* [Documento fuente]:
%%

A esa hora entró al cuarto el director de la Policía Judicial, Arturo Olivares Mendiola.
-¿Qué te pasa? -preguntó a Héctor en tono amable.
-Estos cabrones me están rompiendo la madre, ya estuvo. Quíteme las esposas, por favor capitán, ya no aguanto más. Me duele mucho el hombro derecho -suplicó Héctor.
Olivares pidió a sus agentes que le liberaran los brazos y le colocaran las esposas al frente.
-Dime la verdad y no te va a pasar nada -dijo el policía al detenido.
-¿Me da su palabra? -preguntó Héctor.
-Te doy mi palabra. ¿Qué hiciste? -preguntó el policía, sujetándole la mano.
-Nada, sus elementos me han estado golpeando, y no sé nada de lo que me están hablando -respondió Héctor.
El capitán hizo a un lado la falsa cordialidad; le jaló la mano, le apretó las esposas anudándole los antebrazos, con todas sus fuerzas, y lo empezó a golpear con los codos en la nuca.
-¡No te hagas pendejo y di la verdad! -le gritó.
Siguió golpeándolo con los puños en la cara y el cuello.
-Vas a ser mi puta, Casique -le gritó.
Olivares ordenó que lo volvieran a esposar por la espalda y le puso la bolsa en la cabeza, asfixiándolo.
-Así se hace, pendejos, ahorita va a hablar -dijo a sus subordinados.

%%

* [Consignas del ejercicio]:
**1)** Según el relato del interrogatorio, ¿qué cargo tiene Arturo Olivares Mendiola?
**2)** Copia del relato del interrogatorio el fragmento que va desde "-¿Me da su palabra?" hasta "a sus subordinados.", ambos incluidos.
**3)** ¿Concuerda cada una de estas afirmaciones con el relato del interrogatorio? Responde sí o no y cita las palabras del relato que lo deciden. (a) Héctor se queja de dolor en el hombro derecho. (b) Olivares ordena que le quiten las esposas a Héctor por completo. (c) Olivares golpea a Héctor con los codos en la nuca.

* [Datos para analizar]:
%%

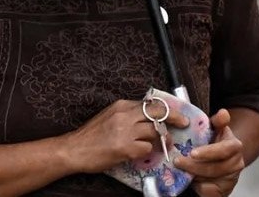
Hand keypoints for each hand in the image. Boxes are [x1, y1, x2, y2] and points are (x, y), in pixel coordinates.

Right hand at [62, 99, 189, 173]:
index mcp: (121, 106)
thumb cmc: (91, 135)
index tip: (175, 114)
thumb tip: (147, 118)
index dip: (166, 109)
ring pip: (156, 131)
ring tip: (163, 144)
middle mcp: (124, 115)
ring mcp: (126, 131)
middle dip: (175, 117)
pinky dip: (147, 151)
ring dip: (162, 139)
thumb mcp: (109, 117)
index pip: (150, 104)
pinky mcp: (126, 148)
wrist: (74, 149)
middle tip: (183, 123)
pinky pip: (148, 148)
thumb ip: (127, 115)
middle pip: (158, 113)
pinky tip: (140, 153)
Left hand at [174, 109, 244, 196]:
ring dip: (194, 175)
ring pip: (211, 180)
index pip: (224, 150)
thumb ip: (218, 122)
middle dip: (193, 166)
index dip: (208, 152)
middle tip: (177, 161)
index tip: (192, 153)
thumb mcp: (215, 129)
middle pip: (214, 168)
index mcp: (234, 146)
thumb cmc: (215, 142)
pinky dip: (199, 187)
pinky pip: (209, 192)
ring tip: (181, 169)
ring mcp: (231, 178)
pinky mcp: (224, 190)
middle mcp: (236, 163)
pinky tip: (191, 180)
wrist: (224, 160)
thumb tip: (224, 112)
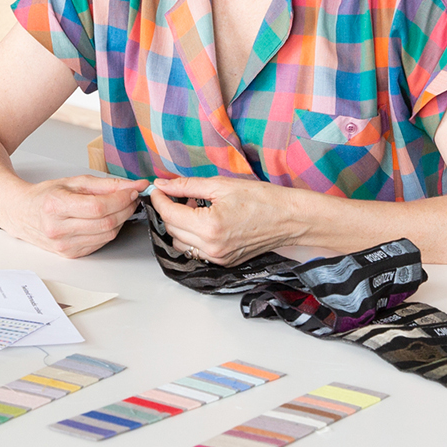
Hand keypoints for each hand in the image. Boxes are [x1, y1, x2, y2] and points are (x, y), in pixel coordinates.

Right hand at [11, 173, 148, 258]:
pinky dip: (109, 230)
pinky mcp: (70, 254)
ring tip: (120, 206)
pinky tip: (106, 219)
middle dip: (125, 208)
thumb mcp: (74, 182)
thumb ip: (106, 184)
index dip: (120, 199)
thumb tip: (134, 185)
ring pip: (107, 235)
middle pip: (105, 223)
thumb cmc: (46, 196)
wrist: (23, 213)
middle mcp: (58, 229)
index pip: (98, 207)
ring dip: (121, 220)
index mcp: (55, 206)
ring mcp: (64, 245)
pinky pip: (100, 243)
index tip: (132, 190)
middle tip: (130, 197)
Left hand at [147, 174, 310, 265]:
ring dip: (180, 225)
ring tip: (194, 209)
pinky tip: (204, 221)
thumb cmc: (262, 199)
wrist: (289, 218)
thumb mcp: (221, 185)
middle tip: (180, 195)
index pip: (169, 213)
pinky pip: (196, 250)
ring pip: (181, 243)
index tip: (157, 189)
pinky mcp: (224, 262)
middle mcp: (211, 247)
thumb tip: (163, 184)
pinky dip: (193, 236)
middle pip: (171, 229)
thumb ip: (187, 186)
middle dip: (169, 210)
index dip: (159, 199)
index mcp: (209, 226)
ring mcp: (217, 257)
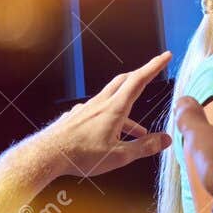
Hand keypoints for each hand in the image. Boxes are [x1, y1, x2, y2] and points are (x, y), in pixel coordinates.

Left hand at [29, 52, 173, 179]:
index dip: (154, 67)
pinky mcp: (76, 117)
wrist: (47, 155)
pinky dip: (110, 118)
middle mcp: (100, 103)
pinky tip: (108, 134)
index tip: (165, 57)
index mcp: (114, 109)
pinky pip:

%%
%%

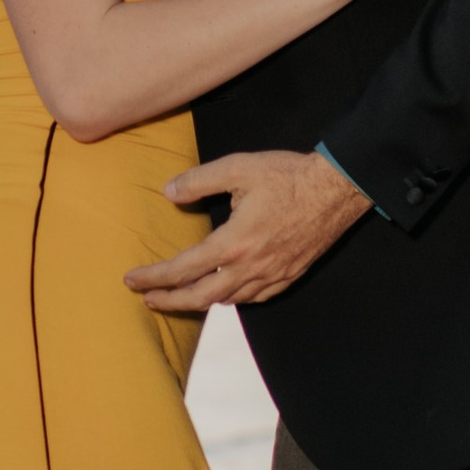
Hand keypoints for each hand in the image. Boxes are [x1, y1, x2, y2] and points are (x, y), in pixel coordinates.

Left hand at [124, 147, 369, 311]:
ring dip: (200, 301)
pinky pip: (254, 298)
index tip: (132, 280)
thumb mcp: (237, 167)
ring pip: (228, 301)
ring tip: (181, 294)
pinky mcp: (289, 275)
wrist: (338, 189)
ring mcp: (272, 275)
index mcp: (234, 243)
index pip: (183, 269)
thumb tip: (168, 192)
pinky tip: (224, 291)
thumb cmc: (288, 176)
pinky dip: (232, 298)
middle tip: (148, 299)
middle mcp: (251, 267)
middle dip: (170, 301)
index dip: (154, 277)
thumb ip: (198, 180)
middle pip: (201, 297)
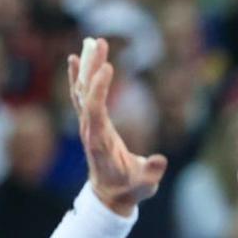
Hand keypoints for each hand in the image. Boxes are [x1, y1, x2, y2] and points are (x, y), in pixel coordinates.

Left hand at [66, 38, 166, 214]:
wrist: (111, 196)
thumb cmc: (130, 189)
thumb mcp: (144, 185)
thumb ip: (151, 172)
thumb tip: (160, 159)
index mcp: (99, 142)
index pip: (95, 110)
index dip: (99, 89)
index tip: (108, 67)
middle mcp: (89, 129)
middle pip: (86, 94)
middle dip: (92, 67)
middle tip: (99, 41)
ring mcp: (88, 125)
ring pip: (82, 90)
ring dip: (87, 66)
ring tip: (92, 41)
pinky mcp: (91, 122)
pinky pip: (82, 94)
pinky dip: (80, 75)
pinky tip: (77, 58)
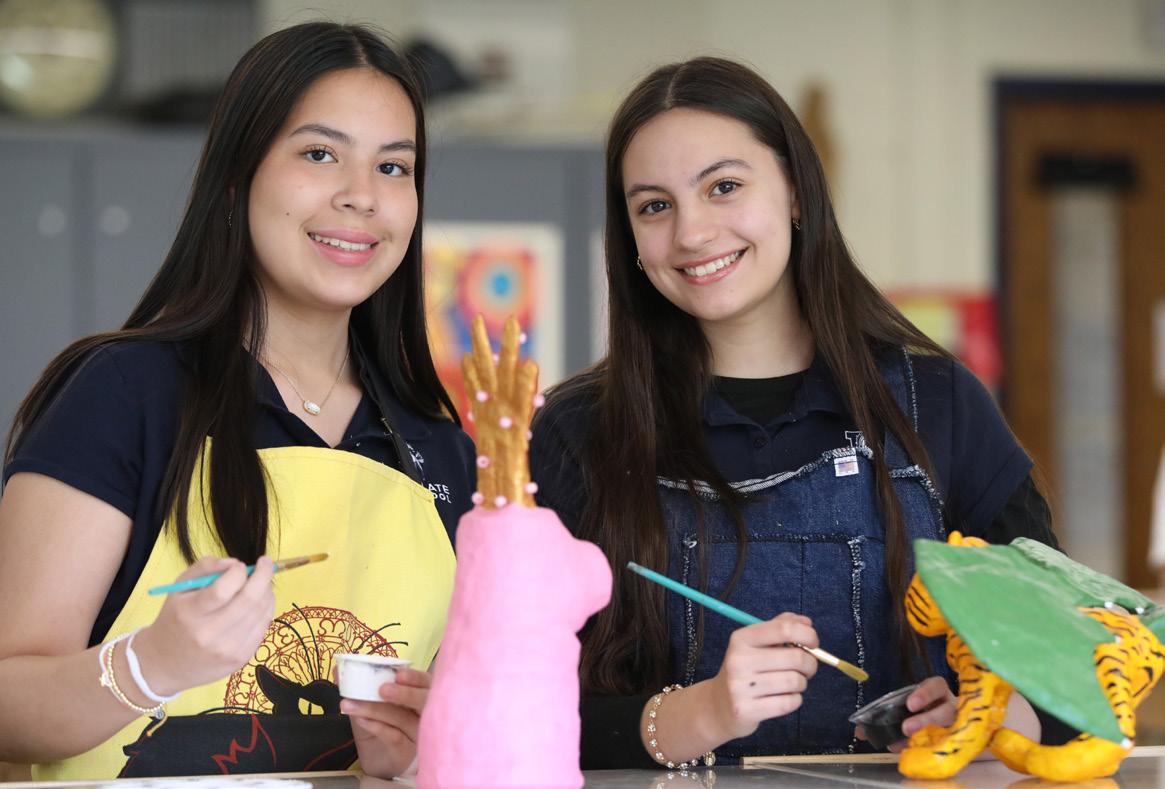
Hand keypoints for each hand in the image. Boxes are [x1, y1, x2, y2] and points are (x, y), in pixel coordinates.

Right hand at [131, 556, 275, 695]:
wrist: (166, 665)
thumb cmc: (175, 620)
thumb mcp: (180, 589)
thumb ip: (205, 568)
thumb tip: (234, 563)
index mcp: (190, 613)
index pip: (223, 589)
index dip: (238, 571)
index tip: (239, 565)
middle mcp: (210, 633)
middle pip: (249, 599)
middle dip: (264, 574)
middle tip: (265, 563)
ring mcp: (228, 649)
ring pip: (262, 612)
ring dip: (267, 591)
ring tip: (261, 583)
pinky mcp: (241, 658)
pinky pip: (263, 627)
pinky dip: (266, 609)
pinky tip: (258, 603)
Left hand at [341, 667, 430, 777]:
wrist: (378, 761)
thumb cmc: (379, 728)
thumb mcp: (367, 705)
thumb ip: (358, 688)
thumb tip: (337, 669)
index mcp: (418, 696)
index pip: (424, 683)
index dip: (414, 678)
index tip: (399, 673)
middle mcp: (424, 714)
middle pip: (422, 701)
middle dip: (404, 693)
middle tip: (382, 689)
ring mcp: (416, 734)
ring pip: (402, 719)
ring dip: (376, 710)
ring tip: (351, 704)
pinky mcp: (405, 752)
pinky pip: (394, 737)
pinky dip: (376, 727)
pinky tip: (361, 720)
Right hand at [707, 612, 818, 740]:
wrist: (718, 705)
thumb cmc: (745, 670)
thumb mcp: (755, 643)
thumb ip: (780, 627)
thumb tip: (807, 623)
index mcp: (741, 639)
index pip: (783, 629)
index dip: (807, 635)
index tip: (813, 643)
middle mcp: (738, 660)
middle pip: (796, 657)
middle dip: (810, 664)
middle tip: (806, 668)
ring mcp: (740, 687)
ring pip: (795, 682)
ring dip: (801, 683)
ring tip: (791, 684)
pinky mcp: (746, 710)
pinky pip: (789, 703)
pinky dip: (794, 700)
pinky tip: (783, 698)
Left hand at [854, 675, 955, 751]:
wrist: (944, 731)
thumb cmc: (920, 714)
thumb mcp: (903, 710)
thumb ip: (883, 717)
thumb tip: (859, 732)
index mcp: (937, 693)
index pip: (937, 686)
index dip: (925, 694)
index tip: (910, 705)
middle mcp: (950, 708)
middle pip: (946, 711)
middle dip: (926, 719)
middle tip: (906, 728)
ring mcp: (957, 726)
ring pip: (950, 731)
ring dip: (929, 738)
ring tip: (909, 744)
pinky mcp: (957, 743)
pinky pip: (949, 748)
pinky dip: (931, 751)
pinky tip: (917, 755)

%%

* [Resultados]:
**1)** Es el director de la Policía Judicial.

**2)**
-¿Me da su palabra? -preguntó Héctor.
-Te doy mi palabra. ¿Qué hiciste? -preguntó el policía, sujetándole la mano.
-Nada, sus elementos me han estado golpeando, y no sé nada de lo que me están hablando -respondió Héctor.
El capitán hizo a un lado la falsa cordialidad; le jaló la mano, le apretó las esposas anudándole los antebrazos, con todas sus fuerzas, y lo empezó a golpear con los codos en la nuca.
-¡No te hagas pendejo y di la verdad! -le gritó.
Siguió golpeándolo con los puños en la cara y el cuello.
-Vas a ser mi puta, Casique -le gritó.
Olivares ordenó que lo volvieran a esposar por la espalda y le puso la bolsa en la cabeza, asfixiándolo.
-Así se hace, pendejos, ahorita va a hablar -dijo a sus subordinados.

**3)**
(a) Sí: "Me duele mucho el hombro derecho".
(b) No: "le liberaran los brazos y le colocaran las esposas al frente".
(c) Sí: "lo empezó a golpear con los codos en la nuca".